Por Olga Muñoz
Óxido
en la boca
Camina
por el escenario hasta situarse detrás del atril. Aún no se lo puede creer.
Está realmente nervioso y emocionado. El premio literario con mayor dotación
económica del país ha recaído en su novela Óxido
en la boca. Tuvo que vencer muchísimas inseguridades y escrúpulos para
presentarse. Pero, en los últimos años, el nivel literario había subido
exponencialmente y ya eran varios los escritores de reputada calidad que lo
habían recibido. Por qué no él.
El
auditorio fue quedándose en silencio y, justo cuando miró al fondo de la sala,
la puerta se abrió y entró Soledad. El impacto de verla le heló la lengua.
Imposible hablar.
Ya no
era la jovencita irresistible que se apuntó a su clase de Literatura Comparada,
pero seguía siendo de una belleza hipnótica. Su larga y ondulada melena pelirroja,
su piel de nácar, las formas ondulantes que su elegante traje de pantalón negro
apenas podían ocultar. Y la mirada inteligente e incisiva de sus ojos garzos, un
auténtico imán para la vista. Caminó sinuosa y, discretamente, se sentó en una
de las últimas mesas.
Miguel
la volvió a recordar en la primera fila del Aula Magna, atenta, sin parpadear,
bebiéndose una a una sus palabras. Y, sin embargo, era él quien acababa
embriagado todas las clases.
Miguel
era el soltero de oro del campus. Cuerpo esculpido en el gimnasio, informal
pero cuidadosamente vestido, sus incipientes canas salpimentaban su atractivo.

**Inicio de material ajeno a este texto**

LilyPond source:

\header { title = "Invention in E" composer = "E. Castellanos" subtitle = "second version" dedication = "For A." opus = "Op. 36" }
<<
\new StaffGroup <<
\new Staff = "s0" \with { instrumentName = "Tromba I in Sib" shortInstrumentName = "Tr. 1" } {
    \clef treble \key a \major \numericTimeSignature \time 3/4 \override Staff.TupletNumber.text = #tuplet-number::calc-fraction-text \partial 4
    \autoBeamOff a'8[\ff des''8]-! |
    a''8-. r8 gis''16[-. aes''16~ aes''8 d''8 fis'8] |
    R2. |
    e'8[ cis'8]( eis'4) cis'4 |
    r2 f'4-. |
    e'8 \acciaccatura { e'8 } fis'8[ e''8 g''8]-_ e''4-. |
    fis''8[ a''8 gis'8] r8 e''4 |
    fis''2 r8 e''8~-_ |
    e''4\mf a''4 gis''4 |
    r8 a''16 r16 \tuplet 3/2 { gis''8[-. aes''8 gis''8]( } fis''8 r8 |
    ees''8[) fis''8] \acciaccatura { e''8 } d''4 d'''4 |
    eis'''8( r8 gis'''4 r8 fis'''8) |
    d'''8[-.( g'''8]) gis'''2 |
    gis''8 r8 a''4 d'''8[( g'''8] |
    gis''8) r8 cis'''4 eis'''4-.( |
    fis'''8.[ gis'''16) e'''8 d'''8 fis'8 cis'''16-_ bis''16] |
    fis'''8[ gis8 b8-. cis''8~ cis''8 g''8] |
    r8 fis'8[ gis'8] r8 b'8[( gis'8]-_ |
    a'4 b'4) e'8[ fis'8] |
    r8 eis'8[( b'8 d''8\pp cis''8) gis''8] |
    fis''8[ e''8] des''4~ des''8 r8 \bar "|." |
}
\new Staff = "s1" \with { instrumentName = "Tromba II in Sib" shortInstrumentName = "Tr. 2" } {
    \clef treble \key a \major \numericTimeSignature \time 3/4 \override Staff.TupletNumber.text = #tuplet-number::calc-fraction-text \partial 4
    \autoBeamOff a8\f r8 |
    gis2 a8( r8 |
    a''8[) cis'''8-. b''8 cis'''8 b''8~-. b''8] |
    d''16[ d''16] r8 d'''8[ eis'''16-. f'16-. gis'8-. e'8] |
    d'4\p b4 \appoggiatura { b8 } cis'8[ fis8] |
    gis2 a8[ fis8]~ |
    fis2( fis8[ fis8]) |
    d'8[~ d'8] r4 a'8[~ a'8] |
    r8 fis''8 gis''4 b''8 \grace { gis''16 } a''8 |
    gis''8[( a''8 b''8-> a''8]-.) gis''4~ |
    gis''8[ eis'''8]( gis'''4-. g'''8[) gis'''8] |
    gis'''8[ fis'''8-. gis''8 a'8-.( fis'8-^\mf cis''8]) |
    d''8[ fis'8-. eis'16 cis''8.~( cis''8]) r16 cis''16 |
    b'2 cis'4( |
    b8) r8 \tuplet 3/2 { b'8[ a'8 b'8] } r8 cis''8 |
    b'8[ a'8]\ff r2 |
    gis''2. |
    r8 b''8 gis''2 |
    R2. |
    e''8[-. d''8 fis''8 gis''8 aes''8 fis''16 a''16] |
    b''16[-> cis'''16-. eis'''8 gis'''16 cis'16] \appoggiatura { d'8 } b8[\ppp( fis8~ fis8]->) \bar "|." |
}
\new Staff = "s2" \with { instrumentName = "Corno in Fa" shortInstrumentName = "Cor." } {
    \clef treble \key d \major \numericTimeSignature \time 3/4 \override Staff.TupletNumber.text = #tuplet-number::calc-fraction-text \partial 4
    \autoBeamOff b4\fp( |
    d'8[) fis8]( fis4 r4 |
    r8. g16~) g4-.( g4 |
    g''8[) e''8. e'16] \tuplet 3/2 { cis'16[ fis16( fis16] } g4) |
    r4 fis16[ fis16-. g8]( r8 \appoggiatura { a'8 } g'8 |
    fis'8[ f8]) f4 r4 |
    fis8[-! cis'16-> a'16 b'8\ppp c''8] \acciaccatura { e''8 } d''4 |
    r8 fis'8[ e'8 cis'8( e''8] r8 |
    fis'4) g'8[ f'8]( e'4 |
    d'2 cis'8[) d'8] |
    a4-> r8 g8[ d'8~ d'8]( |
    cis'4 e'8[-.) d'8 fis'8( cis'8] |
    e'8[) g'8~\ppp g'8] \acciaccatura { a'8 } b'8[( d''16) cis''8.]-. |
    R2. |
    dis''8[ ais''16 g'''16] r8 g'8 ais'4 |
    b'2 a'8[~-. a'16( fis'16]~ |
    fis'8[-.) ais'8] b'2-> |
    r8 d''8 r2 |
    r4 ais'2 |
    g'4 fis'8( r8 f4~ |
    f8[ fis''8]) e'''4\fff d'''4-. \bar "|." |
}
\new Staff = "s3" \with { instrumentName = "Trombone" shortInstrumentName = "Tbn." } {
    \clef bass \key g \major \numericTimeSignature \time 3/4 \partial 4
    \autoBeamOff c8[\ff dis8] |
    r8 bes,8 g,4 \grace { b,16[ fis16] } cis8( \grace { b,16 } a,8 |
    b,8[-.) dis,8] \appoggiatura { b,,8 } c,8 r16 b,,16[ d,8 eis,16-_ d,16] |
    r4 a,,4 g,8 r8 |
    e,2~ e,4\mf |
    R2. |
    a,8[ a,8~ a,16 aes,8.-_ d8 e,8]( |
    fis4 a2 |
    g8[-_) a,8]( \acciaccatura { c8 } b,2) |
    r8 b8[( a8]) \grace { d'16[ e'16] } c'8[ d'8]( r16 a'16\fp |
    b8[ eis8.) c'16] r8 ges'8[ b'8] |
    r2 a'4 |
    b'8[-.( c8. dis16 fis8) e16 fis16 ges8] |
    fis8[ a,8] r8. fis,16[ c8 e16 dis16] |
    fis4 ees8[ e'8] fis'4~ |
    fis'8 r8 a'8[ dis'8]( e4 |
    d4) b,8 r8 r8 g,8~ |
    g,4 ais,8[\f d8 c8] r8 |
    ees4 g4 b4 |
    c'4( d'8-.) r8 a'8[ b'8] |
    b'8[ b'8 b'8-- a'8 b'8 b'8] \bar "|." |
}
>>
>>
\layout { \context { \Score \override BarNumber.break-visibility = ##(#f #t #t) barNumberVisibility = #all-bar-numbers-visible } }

Gustaba y lo sabía. Le gustaba gustar. Una novelita exitosa, muy bien recibida
por la crítica y sus habituales artículos de opinión en prensa, milimétricamente
escritos para generar cierta polémica, aunque sin profundizar demasiado, lo
habían dotado de un halo de prestigio e inteligencia que llenaba sus clases
curso tras curso. Mayoritariamente de alumnas. Y alguna que otra cayó en sus
redes. Divertimentos sin importancia.
Soledad
era distinta. Expeditiva, de lengua afilada y criterios claros, lo ponía
constantemente en bretes peliagudos. Sole quería, necesitaba incidir,
profundizar. Su ingenio e inteligencia eran tan agudos como sus ansias de
conocimiento. Era insaciable.
Él
estaba completamente subyugado. La deseaba con la desesperación del náufrago
que avista la costa pero no la alcanza. Así que puso en marcha todo su arsenal
de encantos y galanterías. Y, al final, fue.
La
aventura duró poco más de un año. Ella quería más, siempre más y él comenzaba a
sentirse inseguro y agotado. Comenzó a menospreciar los relatos de su amante,
que eran brillantes y lo mataban de envidia, porque él, perdido en el marasmo
de esa pasión que lo secaba por dentro, era incapaz de escribir una sola línea.
El
monstruo de ojos verdes enseguida fue acompañado por los celos y el resto fue
tan rutinario y patético como acostumbra a ser.
Soledad
se fue y lo dejó sumido en una inseguridad que ya nunca lo abandonó, a pesar de
disimularlo con ahínco y mantener intacto su prestigio de eterna promesa
literaria y exitoso profesor.
Supo
de sus éxitos académicos y literarios, de su cátedra en Columbia.
Habían
pasado veinte años desde aquella tarde de mayo, en que Soledad, con semblante
iracundo, le lanzó a la cara lo último que había escrito y se fue.
Y
ahora estaba allí, al fondo de la sala, escrutándolo. Si al menos hubiera cambiado el título de la
novela voladora con la que Soledad se despidió de él y que había permanecido
veinte años, envidiada, leída una y otra vez, en el primer cajón de su mesa…
La
miró y en sus ojos vio que lo sabía y supo que todo había terminado. Resignado
a lo inevitable, comenzó su discurso de agradecimiento.